Fourteen patients (3.4 percent) tested positive for COVID-19, as confirmed by RT-PCR swab test. There was a greater proportion of males in the COVID-19–positive than COVID-19–negative group (64.3 percent vs 57.3 percent), as well as patients of Black African/Caribbean/Other ethnicity (21.3 percent vs 7.2 percent), or those from a low socioeconomic background (85.7 percent vs 79.7 percent). However, the mean age of those with COVID-19 was lower than those without COVID-19 (57.7 vs 63.1 years).
In the COVID-19–positive group, 57.1 percent (n=8) had colorectal cancer, while 14.3, 21.4, and 7.1 percent (n=2, 3, and 1) had oesophageal/gastric cancer, hepato-pancreatic-biliary cancer, and neuroendocrine tumours, respectively. Patients mostly had stage IV disease (57.1 percent), while 14.3 and 28.6 percent had stage II and III disease, respectively.
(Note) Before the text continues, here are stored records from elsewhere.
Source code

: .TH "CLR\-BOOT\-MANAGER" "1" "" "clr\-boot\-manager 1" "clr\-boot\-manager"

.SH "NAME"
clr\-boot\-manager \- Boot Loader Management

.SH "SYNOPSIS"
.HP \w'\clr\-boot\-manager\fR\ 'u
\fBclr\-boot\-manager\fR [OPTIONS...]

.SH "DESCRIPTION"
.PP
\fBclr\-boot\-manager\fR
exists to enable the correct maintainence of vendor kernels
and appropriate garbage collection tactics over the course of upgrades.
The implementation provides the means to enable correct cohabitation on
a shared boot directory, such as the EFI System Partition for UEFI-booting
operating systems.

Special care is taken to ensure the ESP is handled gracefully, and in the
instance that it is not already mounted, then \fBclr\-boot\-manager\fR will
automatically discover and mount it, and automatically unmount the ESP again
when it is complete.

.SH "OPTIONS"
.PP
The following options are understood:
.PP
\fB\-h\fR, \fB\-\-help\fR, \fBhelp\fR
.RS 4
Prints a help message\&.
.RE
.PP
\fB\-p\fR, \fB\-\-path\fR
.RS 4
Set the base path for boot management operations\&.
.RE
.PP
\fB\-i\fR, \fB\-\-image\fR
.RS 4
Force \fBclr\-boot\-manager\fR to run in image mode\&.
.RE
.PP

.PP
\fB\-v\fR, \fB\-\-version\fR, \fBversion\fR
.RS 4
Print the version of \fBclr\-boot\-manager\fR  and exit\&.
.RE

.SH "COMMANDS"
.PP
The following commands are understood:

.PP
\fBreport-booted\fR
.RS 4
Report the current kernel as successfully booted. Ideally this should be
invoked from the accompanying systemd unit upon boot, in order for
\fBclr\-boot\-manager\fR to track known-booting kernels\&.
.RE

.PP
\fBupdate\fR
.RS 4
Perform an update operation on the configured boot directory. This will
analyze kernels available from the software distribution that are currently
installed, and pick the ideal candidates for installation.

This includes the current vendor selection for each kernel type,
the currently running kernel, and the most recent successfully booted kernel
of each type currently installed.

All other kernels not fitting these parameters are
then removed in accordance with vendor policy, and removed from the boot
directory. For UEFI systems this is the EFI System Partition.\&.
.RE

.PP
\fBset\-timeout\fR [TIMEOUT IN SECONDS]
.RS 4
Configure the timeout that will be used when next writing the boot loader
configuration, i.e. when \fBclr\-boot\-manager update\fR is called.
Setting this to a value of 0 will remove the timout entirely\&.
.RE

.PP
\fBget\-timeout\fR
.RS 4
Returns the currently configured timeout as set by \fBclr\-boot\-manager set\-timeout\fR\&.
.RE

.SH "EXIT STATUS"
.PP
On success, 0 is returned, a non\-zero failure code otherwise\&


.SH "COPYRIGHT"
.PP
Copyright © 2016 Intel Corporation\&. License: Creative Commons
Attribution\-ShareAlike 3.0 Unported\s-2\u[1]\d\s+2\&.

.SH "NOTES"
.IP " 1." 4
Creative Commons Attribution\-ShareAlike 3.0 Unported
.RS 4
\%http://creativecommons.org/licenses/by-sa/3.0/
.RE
About 57 percent (n=8) were receiving palliative care, while 28.6 and 14.3 percent were receiving neoadjuvant and adjuvant treatment, respectively. All but one of the 14 patients with COVID-19 was receiving chemotherapy, with one patient receiving targeted or biological therapies.
Among patients with COVID-19, eight had severe disease (severe pneumonia) or critical disease (sepsis, septic shock, or acute respiratory distress syndrome), while six had mild or moderate disease (uncomplicated infection or pneumonia). None of the patients with mild or moderate disease died, while there were three deaths among patients with severe or critical disease, all of which were deemed related to COVID-19 and occurred in males on palliative therapy.
There were 15 deaths among the 403 patients without COVID-19, with a mortality rate of 3.7 percent compared with 21.4 percent among those with COVID-19.
“Limited early data suggested that cancer patients and those receiving systemic anticancer treatment were at an increased risk of COVID-19 severe infection and death,” mentioned Tsotra.
“This prospective data, from a large UK comprehensive cancer centre, provides some evidence that continuing systemic anticancer treatment through the pandemic is relatively safe,” she continued.
“Based on the above data, we could conclude that the risk of COVID-19-related infection and death must be offset against the cancer-related morbidity and mortality associated with treatment delays,” she said.